Rick's experience is common and reflects the result of the
"corporatization" of US health care, the natural consequence of
privatization in a free-market economy.[2-5] Although many in
Canada believe that we can develop a system that avoids the
pitfalls that exist in the US, they must consider the strong
pressures the US health care industry will bring to bear on
Canada, and the fact that the North American Free Trade Agreement
may make protection from US influence impossible.[6,7]
We should be able to find solutions to our health care
challenges without sacrificing the principles of equity and
justice for patients and autonomy of practice for physicians that
are embodied in our single-payer system. It would be shameful if
Canadians were exposed to the possibility of risk to our medicare
system, however remote, as an illusory solution to the financial
and structural problems that we will face in years to come.

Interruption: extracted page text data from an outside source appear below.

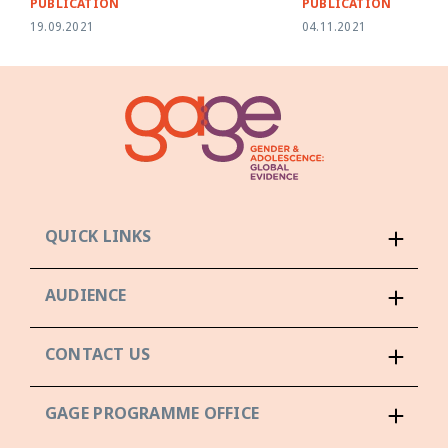
PUBLICATION
PUBLICATION
19.09.2021
04.11.2021
QUICK LINKS
AUDIENCE
CONTACT US
GAGE PROGRAMME OFFICE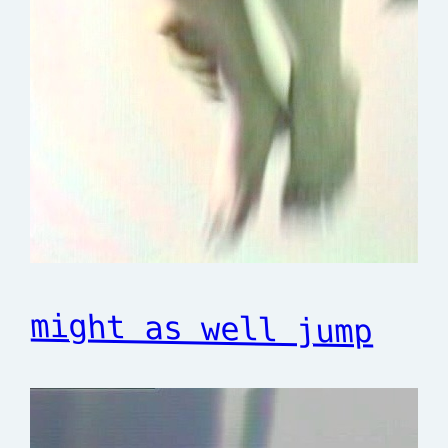
might as well jump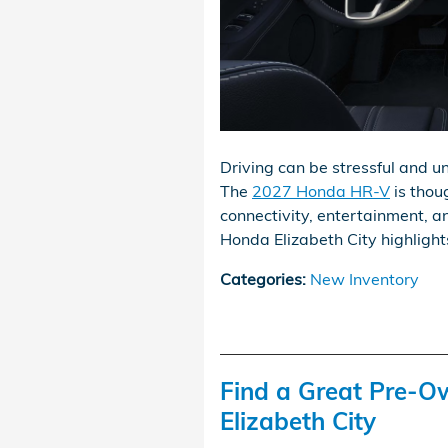
Driving can be stressful and un
The
2027 Honda HR-V
is thou
connectivity, entertainment, an
Honda Elizabeth City highlights
Categories
:
New Inventory
Find a Great Pre-O
Elizabeth City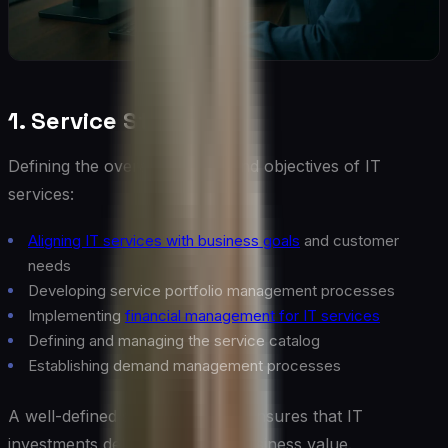
1. Service Strategy
Defining the overall direction and objectives of IT
services:
Aligning IT services with business goals
and customer
needs
Developing service portfolio management processes
Implementing
financial management for IT services
Defining and managing the service catalog
Establishing demand management processes
A well-defined service strategy ensures that IT
investments deliver maximum business value.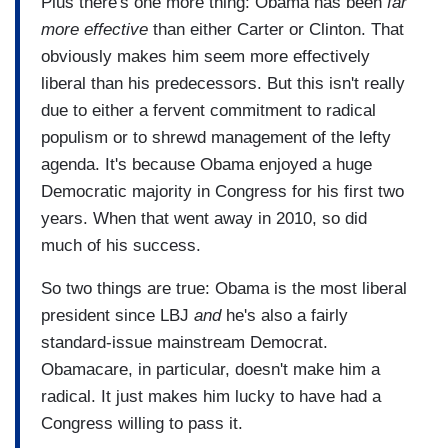
Plus there's one more thing: Obama has been
far
more effective
than either Carter or Clinton. That
obviously makes him seem more effectively
liberal than his predecessors. But this isn't really
due to either a fervent commitment to radical
populism or to shrewd management of the lefty
agenda. It's because Obama enjoyed a huge
Democratic majority in Congress for his first two
years. When that went away in 2010, so did
much of his success.
So two things are true: Obama is the most liberal
president since LBJ
and
he's also a fairly
standard-issue mainstream Democrat.
Obamacare, in particular, doesn't make him a
radical. It just makes him lucky to have had a
Congress willing to pass it.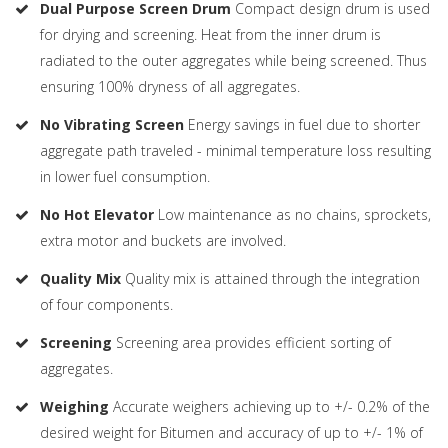
Dual Purpose Screen Drum
Compact design drum is used
for drying and screening. Heat from the inner drum is
radiated to the outer aggregates while being screened. Thus
ensuring 100% dryness of all aggregates.
No Vibrating Screen
Energy savings in fuel due to shorter
aggregate path traveled - minimal temperature loss resulting
in lower fuel consumption.
No Hot Elevator
Low maintenance as no chains, sprockets,
extra motor and buckets are involved.
Quality Mix
Quality mix is attained through the integration
of four components.
Screening
Screening area provides efficient sorting of
aggregates.
Weighing
Accurate weighers achieving up to +/- 0.2% of the
desired weight for Bitumen and accuracy of up to +/- 1% of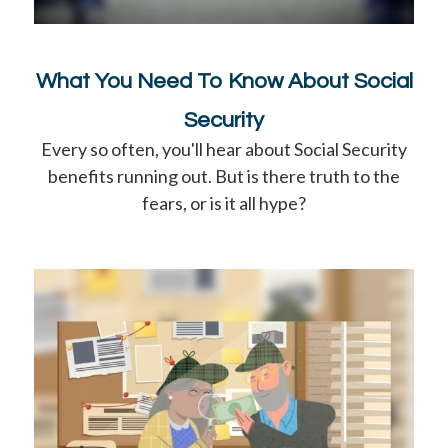
What You Need To Know About Social
Security
Every so often, you'll hear about Social Security
benefits running out. But is there truth to the
fears, or is it all hype?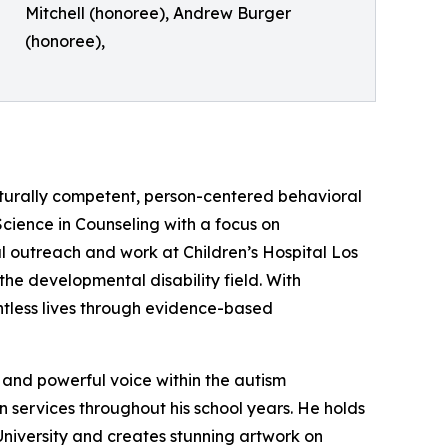
Mitchell (honoree), Andrew Burger
(honoree),
lturally competent, person-centered behavioral
 Science in Counseling with a focus on
nal outreach and work at Children’s Hospital Los
he developmental disability field. With
ntless lives through evidence-based
 and powerful voice within the autism
n services throughout his school years. He holds
University and creates stunning artwork on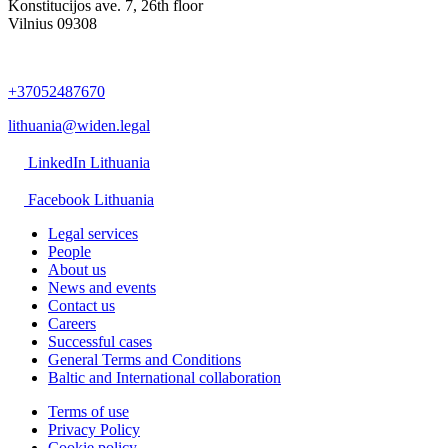
Konstitucijos ave. 7, 26th floor
Vilnius 09308
+37052487670
lithuania@widen.legal
LinkedIn Lithuania
Facebook Lithuania
Legal services
People
About us
News and events
Contact us
Careers
Successful cases
General Terms and Conditions
Baltic and International collaboration
Terms of use
Privacy Policy
Cookie policy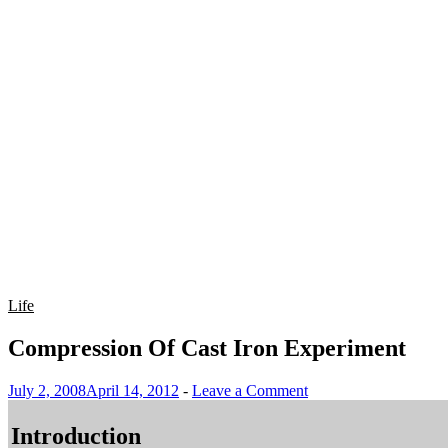
Life
Compression Of Cast Iron Experiment
July 2, 2008
April 14, 2012
-
Leave a Comment
Introduction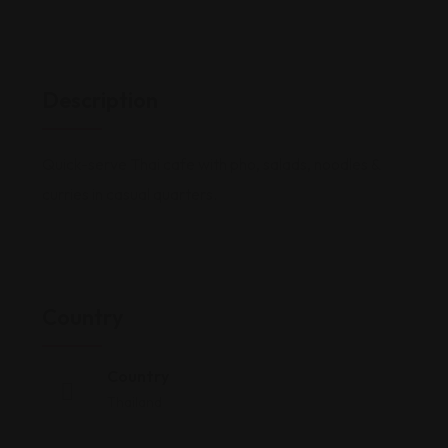
Description
Quick-serve Thai cafe with pho, salads, noodles &
curries in casual quarters.
Country
Country
Thailand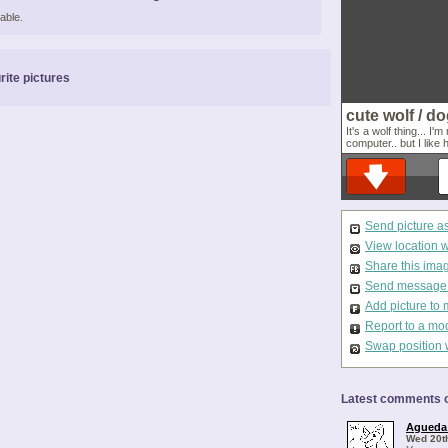
able.
rite pictures
cute wolf / do
It's a wolf thing... I
computer.. but I like 
Send picture a
View location 
Share this ima
Send message t
Add picture to 
Report to a mo
Swap position 
Latest comments o
Agueda
Wed 20t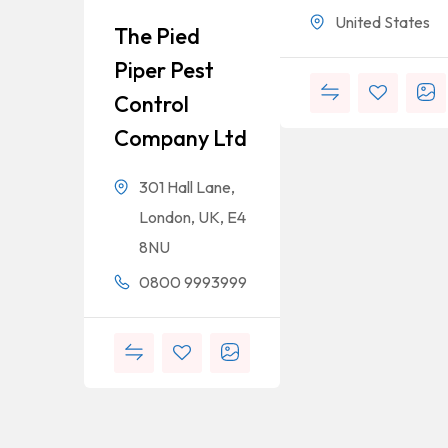
United States
The Pied
Piper Pest
Control
Company Ltd
301 Hall Lane,
London, UK, E4
8NU
0800 9993999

Rick's real name is Vic Wylie. He did not want his name used
in my original letter because of his concern that divulging it
could result in his dismissal, an occurrence that is not uncommon
because of the "gag-clause" mentality so common in the managed
care industry.[3]
Michael Gordon, MD
Vice-President
Medical Services
Head
Geriatrics and Internal Medicine
Baycrest Centre for Geriatric Care
Professor of Medicine
University of Toronto
Toronto, Ont.
m.gordon@utoronto.ca
References
- Hirsch G. A dysfunctional system may be adding to your
stress. AMNews 1996;39:40.
- Kassirer JP. Managed care and the morality of the
marketplace. N Engl J Med 1995;333:50-2.
- Woolhandler S, Himmelstein DU. Extreme risk the new
corporate proposition for physicians. N Engl J Med
1995;333:1706-7.
- Cimons M. US acts to ease HMOs' cost pressure on doctors.
Los Angeles Times 1996 Dec 26;Sect A:1-2.
- Kuttner R. Putting an end to HMO bribes, gags and denials.
Los Angeles Times 1966 Dec 29;SectM:3.
- Dirnfeld V. The benefits of privatization. Can Med
Assoc J 1996;155:407-10.
- Coutts J. Danger to medicare seen in trade barrier plan.
Globe and Mail [Toronto] 1996 June 11;SectA:8.